During the LD04 average, the code leverages the fast magnetosonic speeds computed at interfaces during the Riemann solve so that the EMF averaging is properly upwinded without requiring a full state reconstruction and eigenvalue computation.

Constrained-transport update

Once EMFs are available, MHDSystem::SolveInductionEqn updates the face-centred magnetic fluxes using the area-integrated form of Faraday's law. For a face with normal direction \(w_0\) and transverse directions \(w_1\), \(w_2\) the update reads

\[ B_{w_0}^{n+1} = B_{w_0}^n + \frac{\Delta t}{\Delta A_{w_0}} \left[ \mathcal{E}_{w_2}(i+\tfrac{1}{2},j+1,k) - \mathcal{E}_{w_2}(i+\tfrac{1}{2},j,k) - \mathcal{E}_{w_1}(i+1,j+\tfrac{1}{2},k) + \mathcal{E}_{w_1}(i,j+\tfrac{1}{2},k) \right]. \]
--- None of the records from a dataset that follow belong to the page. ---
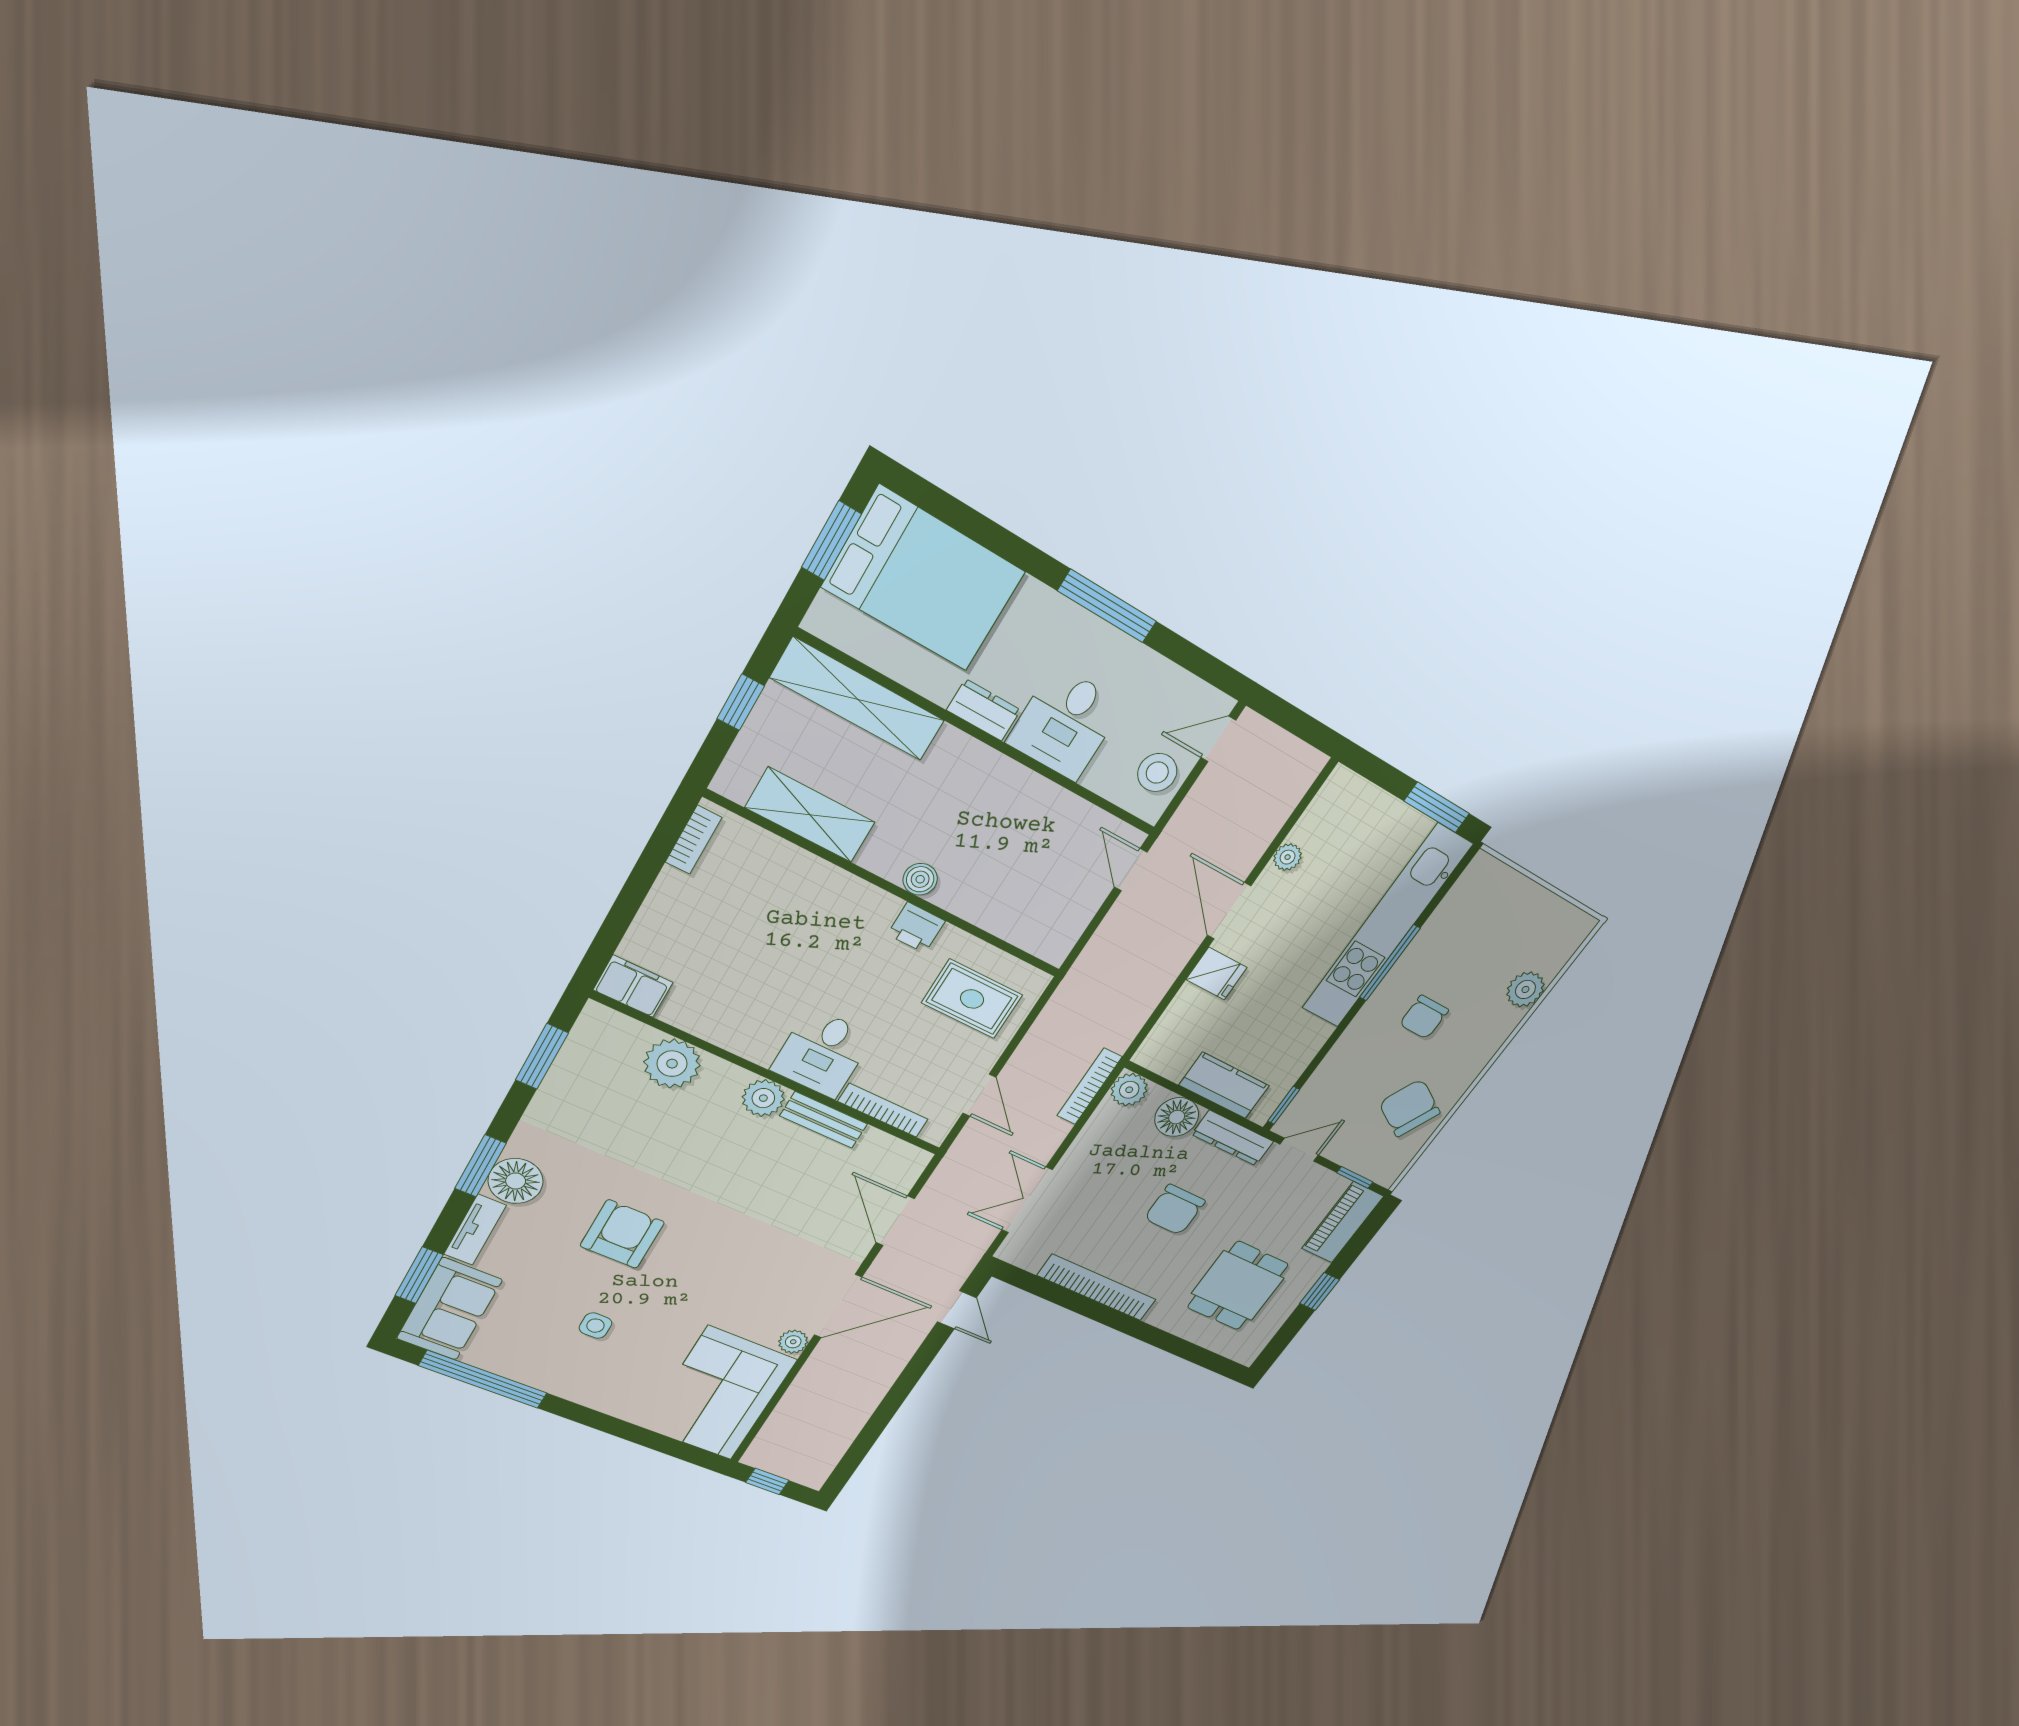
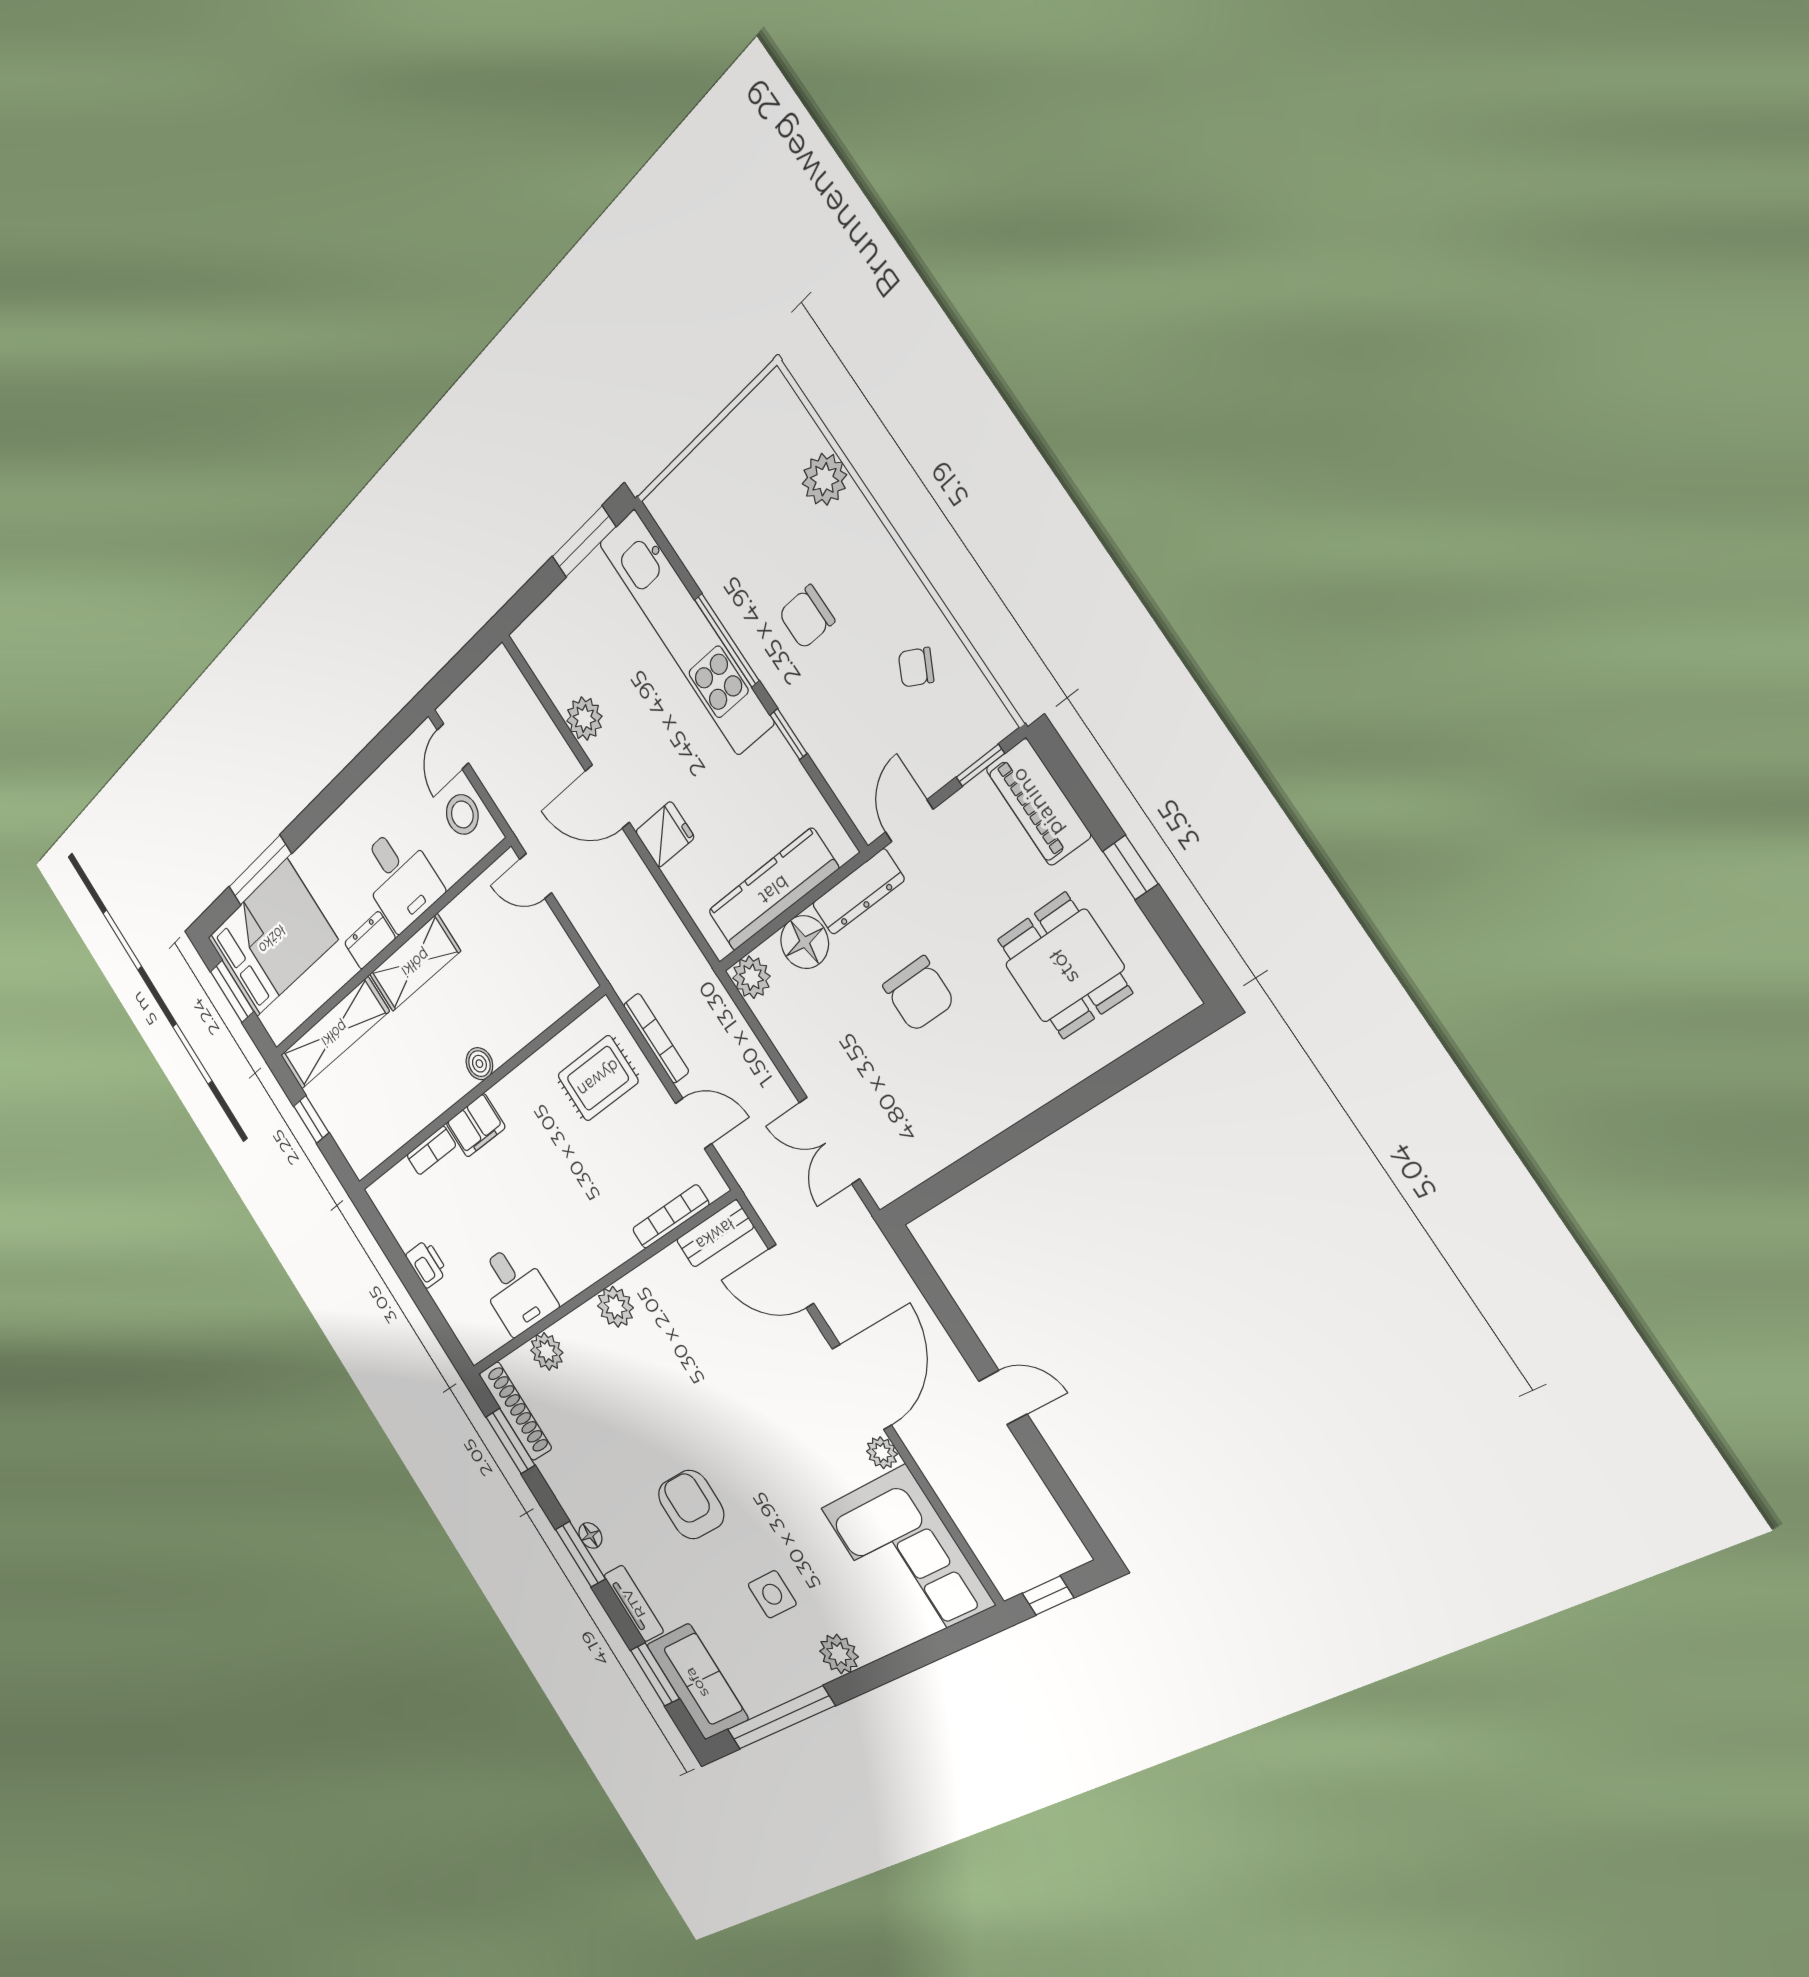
window: (1107, 606) -> (260, 870), moved
shelving: (810, 815) -> (415, 963), moved
bookcase: (694, 840) -> (431, 1150), moved, turned 90
plant: (1288, 857) -> (584, 719), width x1.38, depth x1.38
printer: (916, 928) -> (427, 1264), moved, turned -90
filing cabinet: (633, 986) -> (476, 1125), moved, turned 180
chair: (1424, 1017) -> (807, 617), turned 90
shoe rack: (579, 1049) -> (515, 1411), added
desk: (822, 1053) -> (516, 1289), moved
plant: (672, 1064) -> (547, 1351), width x0.73, depth x0.73
kitchen counter: (1224, 1085) -> (773, 890), width x1.50
bookcase: (1089, 1086) -> (656, 1038), moved, turned 180
window: (1284, 1105) -> (789, 734), moved
chair: (1410, 1108) -> (916, 667), width x0.54, depth x0.54
bench: (824, 1120) -> (715, 1234), moved
floor lamp: (516, 1181) -> (590, 1535), width x0.53, depth x0.53
bookcase: (1097, 1288) -> (978, 1126), removed
door: (957, 1310) -> (1003, 1398), moved
side table: (595, 1326) -> (772, 1594), width x1.37, depth x1.37
plant: (588, 1390) -> (839, 1654), added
Because the EMFs on opposite edges are equal and opposite, the discrete divergence, computed as a finite difference of the face-centred fluxes, remains unchanged by the update.

Time integration

The MHD module uses the same second-order strong stability preserving Runge–Kutta (SSPRK2) integrator that advances the hydrodynamics:

  1. Predictor stage: Evaluate numerical fluxes (and EMFs) from the state at \(t^n\) and form a provisional update using HydroSystem::PredictStep.
  2. Corrector stage: Recompute fluxes/EMFs from the predictor state, average them with the first-stage fluxes, and apply HydroSystem::PredictStep a second time to obtain \(U^{n+1}\).

Strang-split source terms (chemistry, cooling, gravity) advance by half steps before and after the hydrodynamic RK stages. Radiation transport advances in a separate, fully operator-split solve after the hydrodynamic update.

Fallbacks and positivity control

  • Cells flagged during reconstruction because the high-order state produced a negative density are re-updated with a first-order local Lax–Friedrichs flux and EMFs reconstructed with donor-cell stencils. This "first-order flux correction" preserves robustness while keeping the divergence constraint. (The dual-energy sync step is responsible for repairing negative pressures.)
  • Density and temperature floors are enforced after every RK stage.
  • When the dual-energy formalism is enabled, the auxiliary internal energy is synchronised with the magnetized total energy to avoid large truncation errors in the internal energy in high Mach number regions.

Runtime controls

The following input parameters tune the MHD discretization and are documented in more detail in Runtime parameters:

  • reconstruction_order – spatial order for hydro flux reconstruction (default 3 = PPM).
  • emf_reconstruction_order – spatial order for the EMF reconstruction (default 5 = extrema-preserving PPM).
  • emf_averaging_type – choose BalsaraSpicer or LD04 for edge averaging (default LD04).
  • emf_scheme – set to 0 to reconstruct edge velocities from cell-centred data or 1 to reuse the face-centred Riemann velocity (default 1).
  • artificial_viscosity_k – optional scalar viscosity coefficient that adds a diffusive flux to the momentum equations and can damp post-shock oscillations.